The current structure can result in "different physicians at a medical practice making a bunch of different orders for latex gloves or swabs, all from different vendors that all charge different amounts and ship differently," said Tommy Bentson, vice president of customer success at Basware, an Espoo, Finland-based company that offers purchase-to-pay, electronic invoicing and other financing services.
While companies like Splitit, Simplee and other third parties focus on managing the complex and expensive consumer direct health care payments market, Basware resides on the business invoicing side. It has updated its technology to enable cloud delivery and mobile commerce, which the company says is more affordable and more germane to the needs of health care B-to-B payments.

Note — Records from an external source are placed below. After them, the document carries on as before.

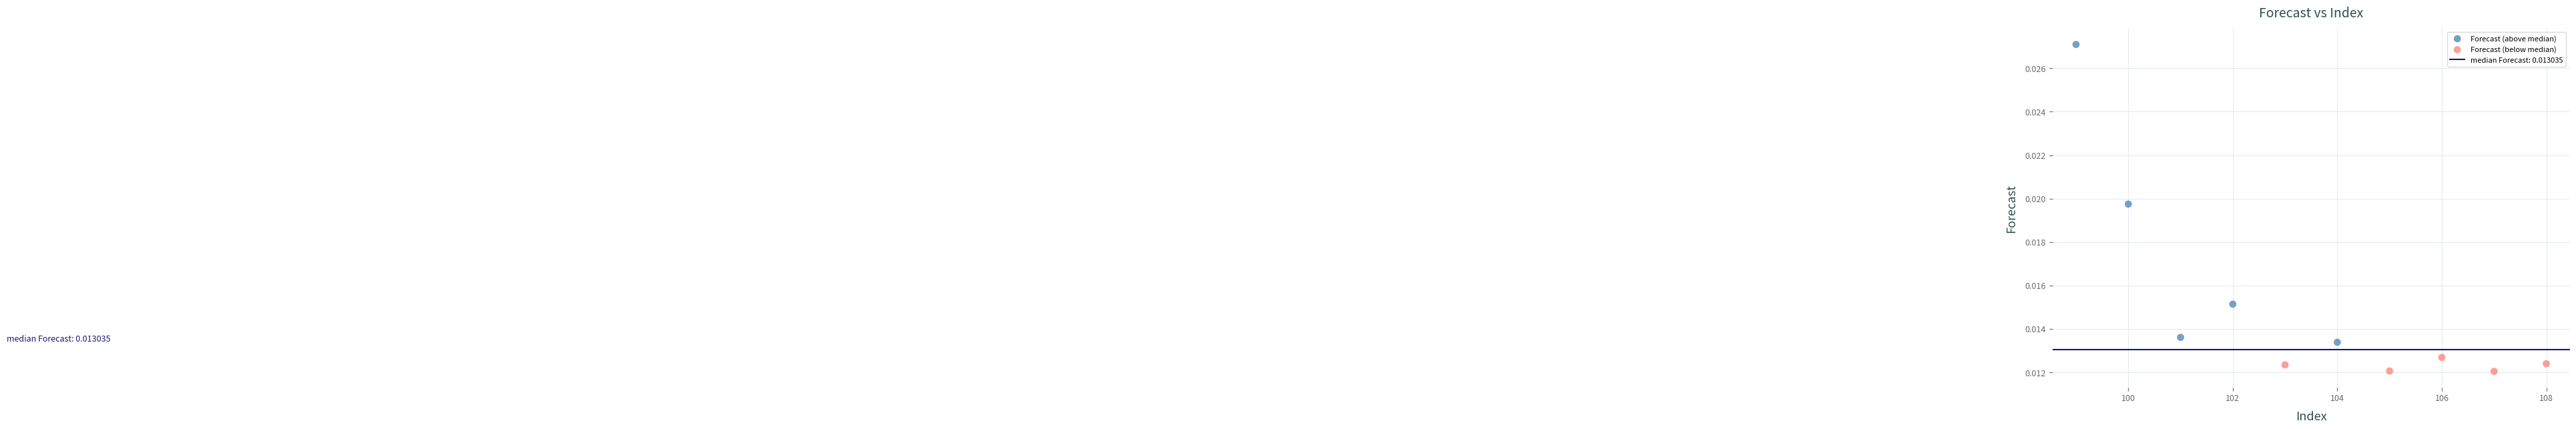

Which series reaches the maximum Y coordinate?

Forecast (above median)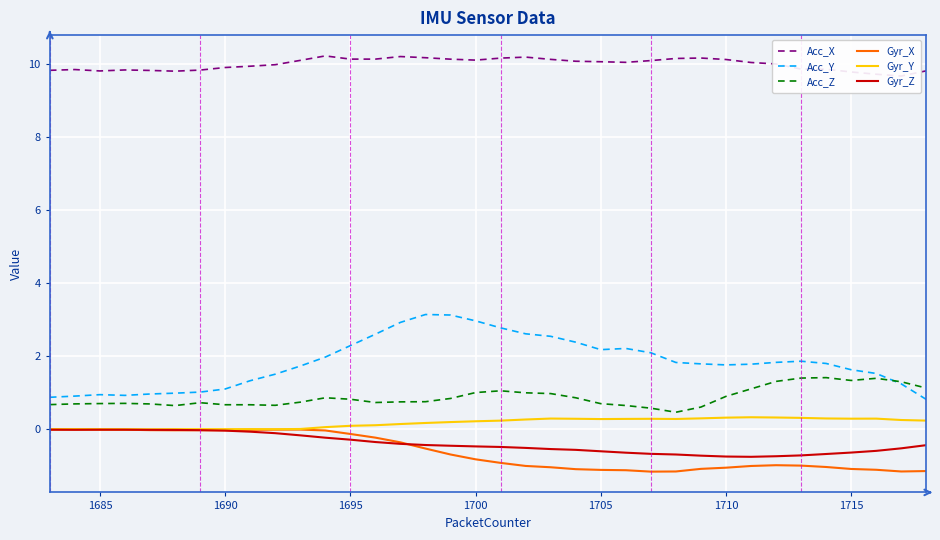

What is the maximum value for Acc_X?

10.2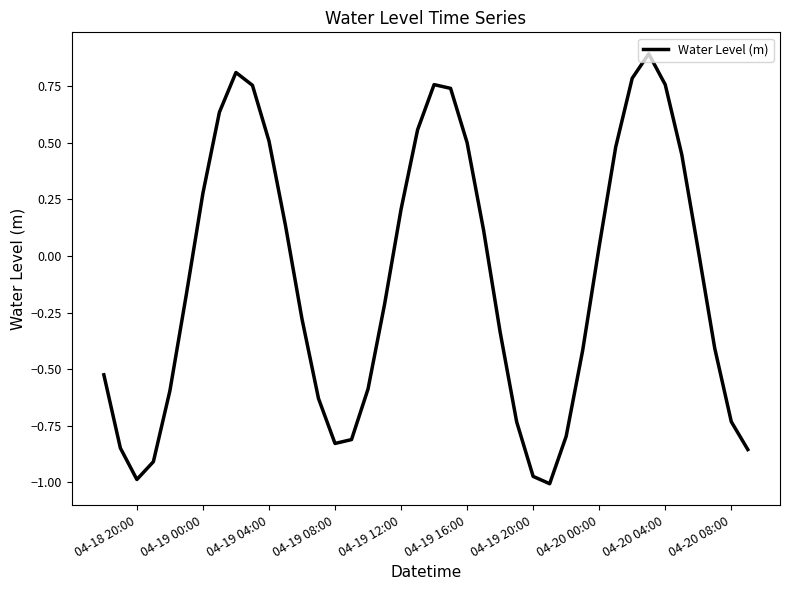

What is the greatest value displayed?

0.9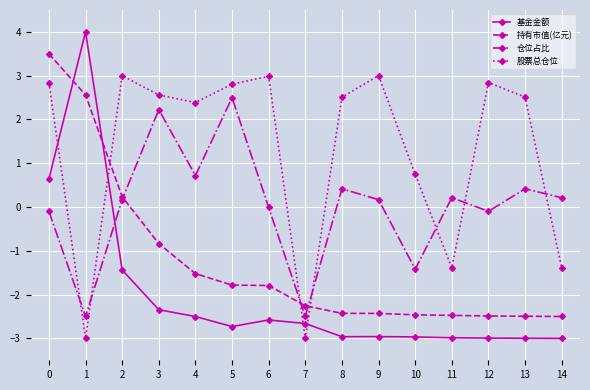

True or false: 持有市值(亿元) and 股票总仓位 cross at least once.

True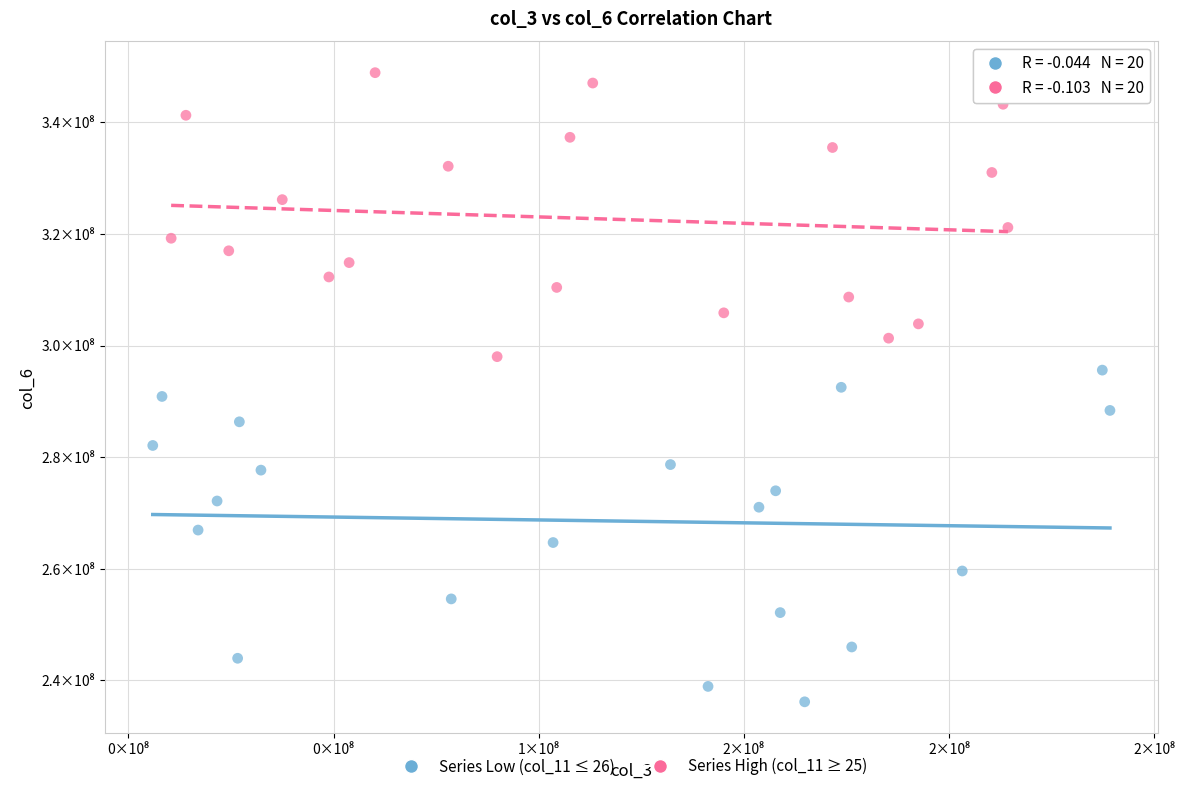

Which series contains the lowest Y value?

Series Low (col_11 ≤ 26)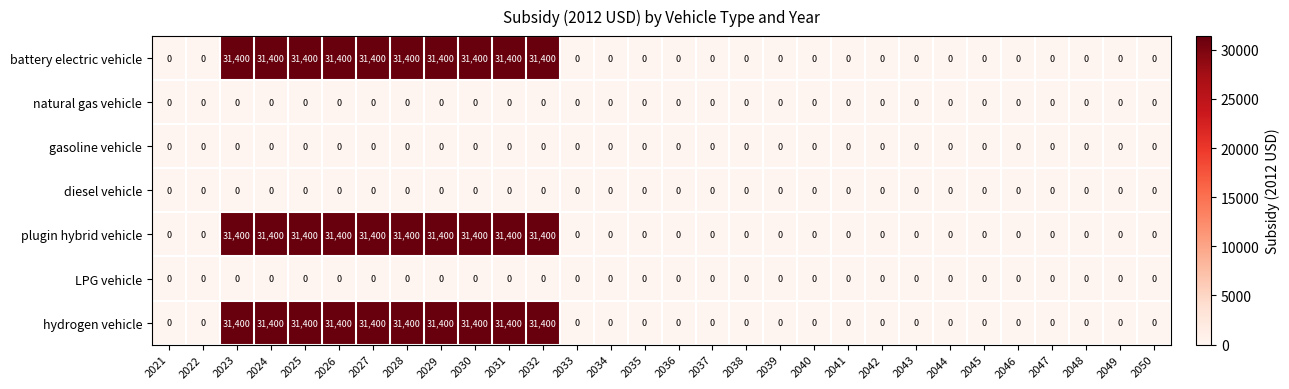

The diesel vehicle series shows 0 at 2030. True or false?

True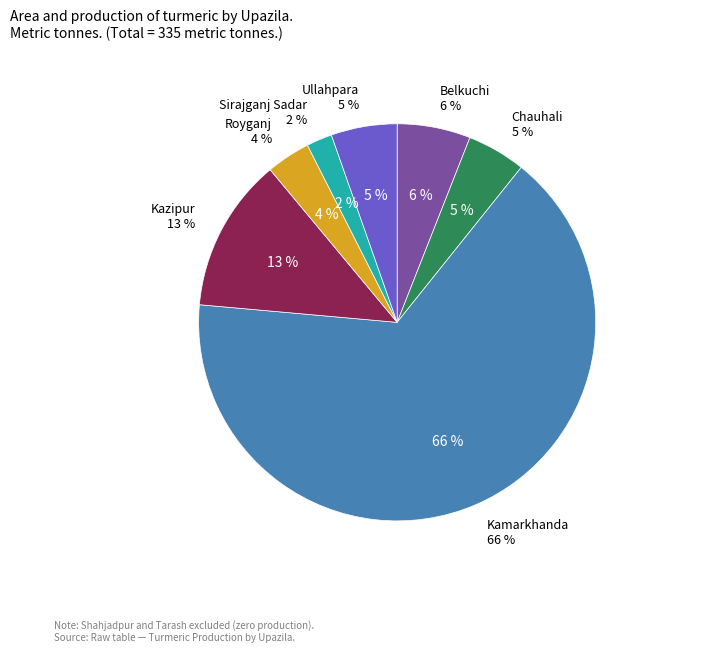

What is the largest slice in the pie chart?

Kamarkhanda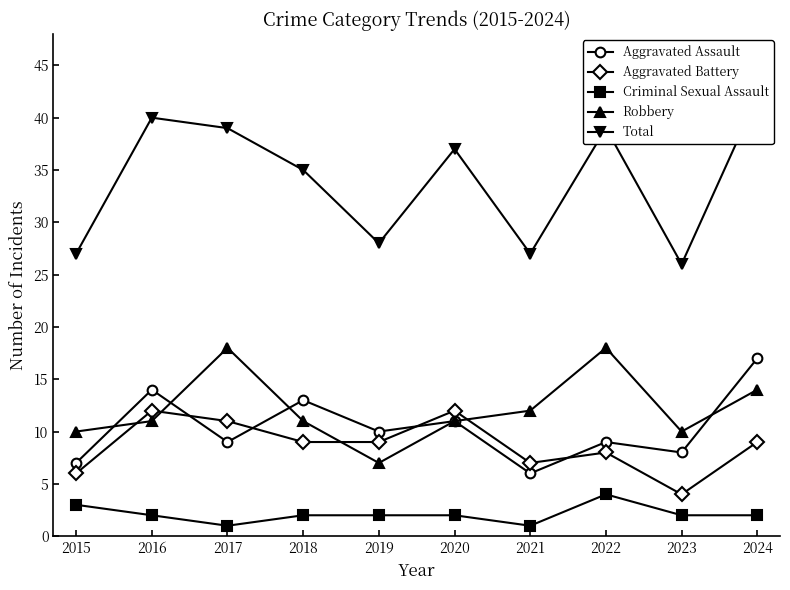

How many times do Aggravated Battery and Aggravated Assault cross each other?

4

Bentson argues purchase-to-pay, which connects procurement and invoicing with business flow, can help health care companies streamline supply chains. Purchase-to-pay is not a new supply chain model, but it is uncommon in health care, mostly because providers cling to paper-based transactions and manual processing, according to Bentson.
For health care, that difference is the decentralized purchases—doctors at a practice usually order supplies themselves or through nurses, creating a mismatch of need and supply. They also pay differently, with a mix of check, card or wires depending on the specific order.
"Also, the supplies themselves are different," Bentson said. "You have antivirals and controlled substances that have an expiration date, as well as the possibility that you may run out. You have to keep an on the supply and expiration date to optimize your inventory."
There are also changes in the technology that powers purchase-to-pay that make it easier to access on mobile devices, and as such potentially more usable for medical staff, Bentson said.
The cloud-hosted technology enables mobile access for inventory tracking, ordering and payments. Nurses and clinic workers are not in front of a computer, Bentson said, so they often order supplies "on the fly."
Access to a mobile device allows staff to view a digital catalogue that has approved supplies from preferred vendors—shopping, ordering, payment and shipment can all happen from the same app, similar to any other e-commerce site but with features customized for health care offices.
Trilogy Health Services, a Louisville, Ky.-based senior health care and hospitality provider, hopes to gain leverage with vendors via the addition of the payment and supply technology.
"The [technology] will also provide a faster turnaround for processing invoices, enabling us to capture fast pay discounts and negotiate them in the future," said Mike McGrath, director of purchasing at Trilogy, who said Trilogy used a manual budget and purchase order system tied to a back office accounting program that didn't provide much oversight into purchases.
"[The upgrade] will have a true approval process in place that will allow our administrators to approve orders prior to being placed, rather than approving invoices after the fact," McGrath said.
For a billing automation technology company like Basware, the opportunity is to expand on the value of digitizing invoices, said Nancy Atkinson, a senior analyst at Aite.
"Any company with multiple purchasers is likely to encounter sub-optimal purchasing and inventory management," Atkinson said. "Basware can provide insight into these purchasing practices and enable companies to control these key processes."